The white corn tortillas that I bought came in a pack that must have had 50 tortillas in it. We used six chopped up for the soup, but now I have a big pack of tortillas that are going to sit in the fridge for a long time. Instead of using the broken up tortilla chips out of a supermarket bag of tortilla chips the recipe calls for, consider making your own homemade fried tortilla strips. It will give your soup that professional edge and you’ll feel better about not wasting the tortillas.
I pulled probably 10-12 more tortillas out of the pack and cut them in half and then into thin strips. In a medium size pot add about 1″ of corn oil and bring it up to temperature on a medium to medium high heat. If you have a thermometer you can measure the heat of the oil and if it’s 350 degrees that is a good temperature. If you don’t have a thermometer or you feel like a geek for using one, then just toss one tortilla strip in the oil when you think it might be close to hot enough. It should float and bubble. If it gets brown really quickly then your oil is probably too hot. Once you’re satisfied the oil is a good temperature, throw some of the strips into the pot. Don’t do too many at once as they won’t cook consistently and they could drop the oil temperature enough to make for a more soggy tortilla crisp. You want these things crisp when they come out and are dried.
For each batch, transfer it with a slotted spoon or wire spatula to a plate with paper towels on it. I did several batches and varied the level of done-ness for both color interest as well as flavor interest. The dark brown ones you see have just a little bit of burnt toast taste and are slightly tangy. The lighter ones are just as crispy, but taste more like crisp bread. It’s really up to you. I liked the mix.
Now you have your tortilla crisps ready to go. Slice the avocado in half and twist the two halves to separate one half from the seed. With the blade of your knife, sink the blade part way into the seed and give it a slow firm twist to pop the seed out of the other half. Before you remove the avocado from the skin, use your knife to make 6-8 slices long way through the meat of the avocado with the knife blade just reaching the skin. With a large soup spoon, carefully slip the spoon between the avocado flesh and the skin. Work the spoon around the avocado between the meat and the skin. Once you have the spoon between the skin you can begin to pull the avocado meat out onto a small plate and it will come out pre-sliced and ready to serve. Repeat for the other half of the avocado.

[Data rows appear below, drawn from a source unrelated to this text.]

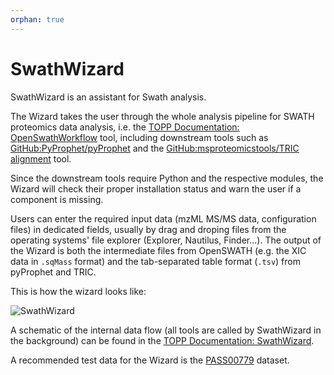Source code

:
 ```yaml
---
orphan: true
---
```

SwathWizard
============

SwathWizard is an assistant for Swath analysis.

The Wizard takes the user through the whole analysis pipeline for SWATH proteomics data analysis, i.e. the
[TOPP Documentation: OpenSwathWorkflow](https://abibuilder.cs.uni-tuebingen.de/archive/openms/Documentation/nightly/html/TOPP_OpenSwathWorkflow.html) tool, including downstream tools such as [GitHub:PyProphet/pyProphet](https://github.com/PyProphet/pyprophet) and the [GitHub:msproteomicstools/TRIC alignment](https://github.com/msproteomicstools/msproteomicstools) tool.

Since the downstream tools require Python and the respective modules, the Wizard will check their proper installation
status and warn the user if a component is missing.

Users can enter the required input data (mzML MS/MS data, configuration files) in dedicated fields, usually by drag and
droping files from the operating systems' file explorer (Explorer, Nautilus, Finder...). The output of the Wizard is
both the intermediate files from OpenSWATH (e.g. the XIC data in `.sqMass` format) and the tab-separated table format
(`.tsv`) from pyProphet and TRIC.

This is how the wizard looks like:

![SwathWizard](/images/topp/SwathWizard.png)

A schematic of the internal data flow (all tools are called by SwathWizard in the background) can be found in the
[TOPP Documentation: SwathWizard](https://abibuilder.cs.uni-tuebingen.de/archive/openms/Documentation/nightly/html/TOPP_SwathWizard.html).

A recommended test data for the Wizard is the [PASS00779](https://db.systemsbiology.net/sbeams/cgi/PeptideAtlas/PASS_View?identifier=PASS00779) dataset.
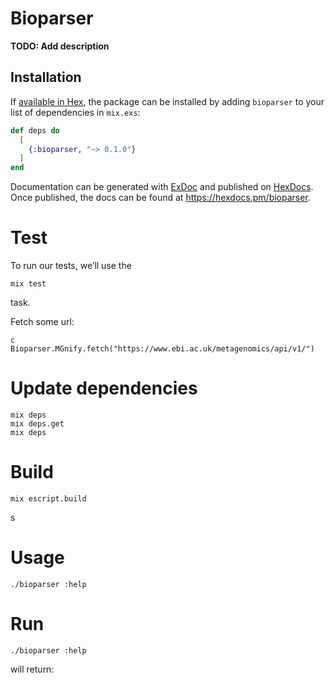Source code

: # Bioparser

**TODO: Add description**

## Installation

If [available in Hex](https://hex.pm/docs/publish), the package can be installed
by adding `bioparser` to your list of dependencies in `mix.exs`:

```elixir
def deps do
  [
    {:bioparser, "~> 0.1.0"}
  ]
end
```

Documentation can be generated with [ExDoc](https://github.com/elixir-lang/ex_doc)
and published on [HexDocs](https://hexdocs.pm). Once published, the docs can
be found at <https://hexdocs.pm/bioparser>.

# Test
To run our tests, we’ll use the 
```
mix test
``` 
task.

Fetch some url:
```
c
Bioparser.MGnify.fetch("https://www.ebi.ac.uk/metagenomics/api/v1/")
```

# Update dependencies
```
mix deps
mix deps.get
mix deps
```

# Build
```
mix escript.build
```
s
# Usage
```
./bioparser :help
```

# Run
```
./bioparser :help
```
will return:

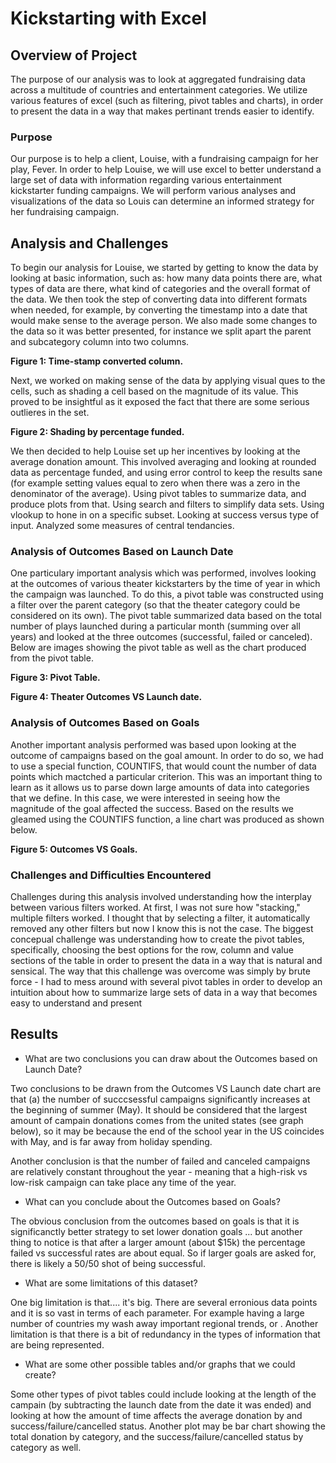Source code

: # Kickstarting with Excel

## Overview of Project

The purpose of our analysis was to look at aggregated fundraising data across a multitude of countries and entertainment categories. We utilize various features of excel (such as filtering, pivot tables and charts), in order to present the data in a way that makes pertinant trends easier to identify. 

### Purpose

Our purpose is to help a client, Louise, with a fundraising campaign for her play, Fever. In order to help Louise, we will use excel to better understand a large set of data with information regarding various entertainment kickstarter funding campaigns. We will perform various analyses and visualizations of the data so Louis can determine an informed strategy for her fundraising campaign.

## Analysis and Challenges

To begin our analysis for Louise, we started by getting to know the data by looking at basic information, such as: how many data points there are, what types of data are there, what kind of categories and the overall format of the data. We then took the step of converting data into different formats when needed, for example, by converting the timestamp into a date that would make sense to the average person. We also made some changes to the data so it was better presented, for instance we split apart the parent and subcategory column into two columns. 

**Figure 1: Time-stamp converted column.** 

Next, we worked on making sense of the data by applying visual ques to the cells, such as shading a cell based on the magnitude of its value. This proved to be insightful as it exposed the fact that there are some serious outlieres in the set.


**Figure 2: Shading by percentage funded.**  

We then decided to help Louise set up her incentives by looking at the average donation amount. This involved averaging and looking at rounded data as percentage funded, and using error control to keep the results sane (for example setting values equal to zero when there was a zero in the denominator of the average). Using pivot tables to summarize data, and produce plots from that. Using search and filters to simplify data sets. Using vlookup to hone in on a specific subset. Looking at success versus type of input. Analyzed some measures of central tendancies.


### Analysis of Outcomes Based on Launch Date

One particulary important analysis which was performed, involves looking at the outcomes of various theater kickstarters by the time of year in which the campaign was launched. To do this, a pivot table was constructed using a filter over the parent category (so that the theater category could be considered on its own). The pivot table summarized data based on the total number of plays launched during a particular month (summing over all years) and looked at the three outcomes (successful, failed or canceled). Below are images showing the pivot table as well as the chart produced from the pivot table. 


**Figure 3: Pivot Table.**


**Figure 4: Theater Outcomes VS Launch date.**

### Analysis of Outcomes Based on Goals

Another important analysis performed was based upon looking at the outcome of campaigns based on the goal amount. In order to do so, we had to use a special function, COUNTIFS, that would count the number of data points which mactched a particular criterion. This was an important thing to learn as it allows us to parse down large amounts of data into categories that we define. In this case, we were interested in seeing how the magnitude of the goal affected the success. Based on the results we gleamed using the COUNTIFS function, a line chart was produced as shown below.


**Figure 5: Outcomes VS Goals.** 

### Challenges and Difficulties Encountered

Challenges during this analysis involved understanding how the interplay between various filters worked. At first, I was not sure how "stacking," multiple filters worked. I thought that by selecting a filter, it automatically removed any other filters but now I know this is not the case. The biggest concepual challenge was understanding how to create the pivot tables, specifically, choosing the best options for the row, column and value sections of the table in order to present the data in a way that is natural and sensical. The way that this challenge was overcome was simply by brute force - I had to mess around with several pivot tables in order to develop an intuition about how to summarize large sets of data in a way that becomes easy to understand and present 

## Results

- What are two conclusions you can draw about the Outcomes based on Launch Date?

Two conclusions to be drawn from the Outcomes VS Launch date chart are that (a) the number of succcsessful campaigns significantly increases at the beginning of summer (May). It should be considered that the largest amount of campain donations comes from the united states (see graph below), so it may be because the end of the school year in the US coincides with May, and is far away from holiday spending. 

Another conclusion is that the number of failed and canceled campaigns are relatively constant throughout the year - meaning that a high-risk vs low-risk campaign can take place any time of the year.

- What can you conclude about the Outcomes based on Goals?

The obvious conclusion from the outcomes based on goals is that it is significanctly better strategy to set lower donation goals ... but another thing to notice is that after a larger amount (about $15k) the percentage failed vs successful rates are about equal. So if larger goals are asked for, there is likely a 50/50 shot of being successful. 

- What are some limitations of this dataset?

One big limitation is that.... it's big. There are several erronious data points and it is so vast in terms of each parameter.  For example having a large number of countries my wash away important regional trends, or . Another limitation is that there is a bit of redundancy in the types of information that are being represented. 

- What are some other possible tables and/or graphs that we could create?

Some other types of pivot tables could include looking at the length of the campain (by subtracting the launch date from the date it was ended) and looking at how the amount of time affects the average donation by and success/failure/cancelled status. Another plot may be bar chart showing the total donation by category, and the success/failure/cancelled status by category as well.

Into your favorite soup bowl, dish up some of the chicken soup. Sprinkle some grated sharp cheddar over the soup and it will begin to melt right away. Place a dab of sour cream right in the middle of the bowl on top of the soup. Carefully place two to three slices of avocado near the sour cream. Top with some crispy tortilla strips and sprinkle some more chopped cilantro over the whole bowl and get prepared to enjoy a really fine bowl of Mexican chicken soup.
Make plenty of extra tortilla crisps. They’re good by themselves, but they also will help keep fresh life in your leftovers too.
This would be a great soup for a small cup as an appetizer, but it’s plenty hearty for a main dish too. We found that the flavors were very well balanced with no one flavor overwhelming or shouting too loud. On the second and third helpings we added some lime juice and also a few dashes of Tabasco sauce. I think it would make good sense to have a bottle of Tobasco on the table for those folks who really want some pop. Although the lime and Tobasco definitely added some more Mexican flavors to the soup, it was really satisfying without it too. As with most soups, it’s not precision cooking and using your own taste is what makes it satisfying for you.